----- RECORDS TO PROCESS

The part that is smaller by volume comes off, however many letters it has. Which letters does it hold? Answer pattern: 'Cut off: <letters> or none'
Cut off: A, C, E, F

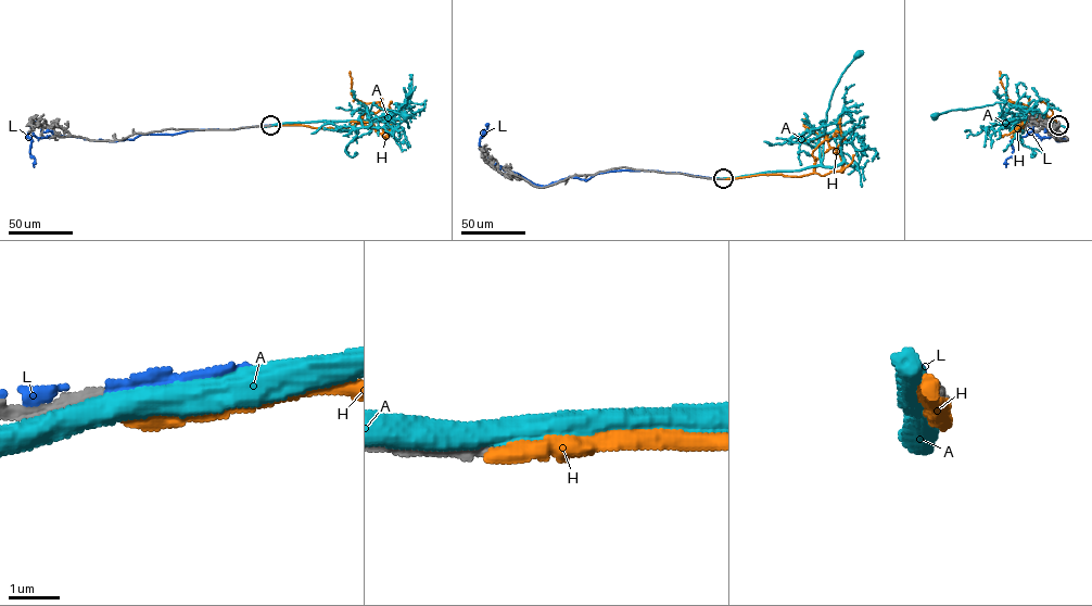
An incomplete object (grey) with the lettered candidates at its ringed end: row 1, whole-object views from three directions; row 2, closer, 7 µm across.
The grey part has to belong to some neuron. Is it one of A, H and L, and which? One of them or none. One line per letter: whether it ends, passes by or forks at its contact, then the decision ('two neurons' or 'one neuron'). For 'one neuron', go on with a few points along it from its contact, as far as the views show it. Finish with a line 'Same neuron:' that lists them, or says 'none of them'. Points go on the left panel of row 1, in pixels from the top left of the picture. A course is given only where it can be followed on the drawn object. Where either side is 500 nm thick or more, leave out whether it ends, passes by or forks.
A: it passes by; two neurons
H: it passes by; two neurons
L: it passes by; two neurons
Same neuron: none of them

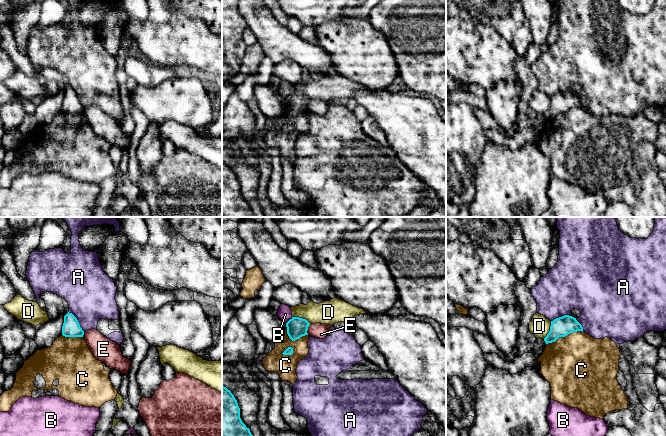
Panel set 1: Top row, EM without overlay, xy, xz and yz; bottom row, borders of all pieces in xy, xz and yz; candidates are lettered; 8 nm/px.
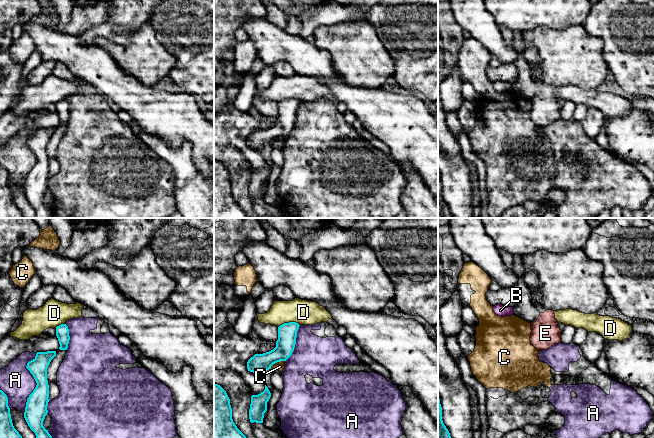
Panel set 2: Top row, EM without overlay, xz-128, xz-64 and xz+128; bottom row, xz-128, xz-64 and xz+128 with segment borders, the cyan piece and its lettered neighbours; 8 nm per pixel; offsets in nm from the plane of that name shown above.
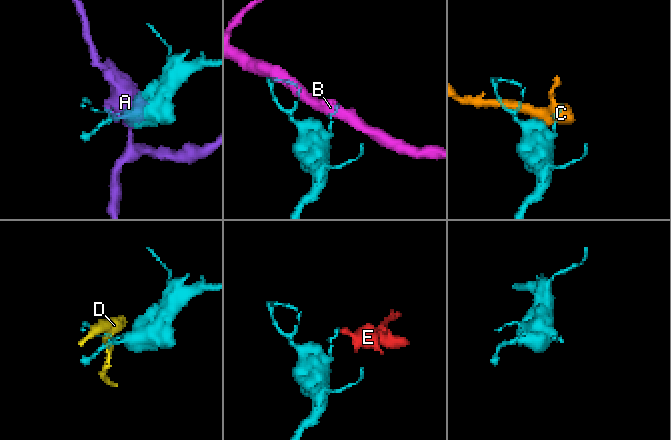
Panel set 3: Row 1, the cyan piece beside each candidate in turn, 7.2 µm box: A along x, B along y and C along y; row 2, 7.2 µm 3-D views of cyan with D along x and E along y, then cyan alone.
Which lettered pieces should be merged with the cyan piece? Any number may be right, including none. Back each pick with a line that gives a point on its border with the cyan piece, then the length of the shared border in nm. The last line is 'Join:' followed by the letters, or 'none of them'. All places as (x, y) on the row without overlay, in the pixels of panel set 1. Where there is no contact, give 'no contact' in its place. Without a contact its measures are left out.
Join: none of them

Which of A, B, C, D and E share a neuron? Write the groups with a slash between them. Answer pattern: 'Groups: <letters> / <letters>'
Groups: A / B / C / D / E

----------

Looking over the records, find each line with the word "candidates" and copy it.

> **SOLUTION**:
An incomplete object (grey) with the lettered candidates at its ringed end: row 1, whole-object views from three directions; row 2, closer, 7 µm across.
Panel set 1: Top row, EM without overlay, xy, xz and yz; bottom row, borders of all pieces in xy, xz and yz; candidates are lettered; 8 nm/px.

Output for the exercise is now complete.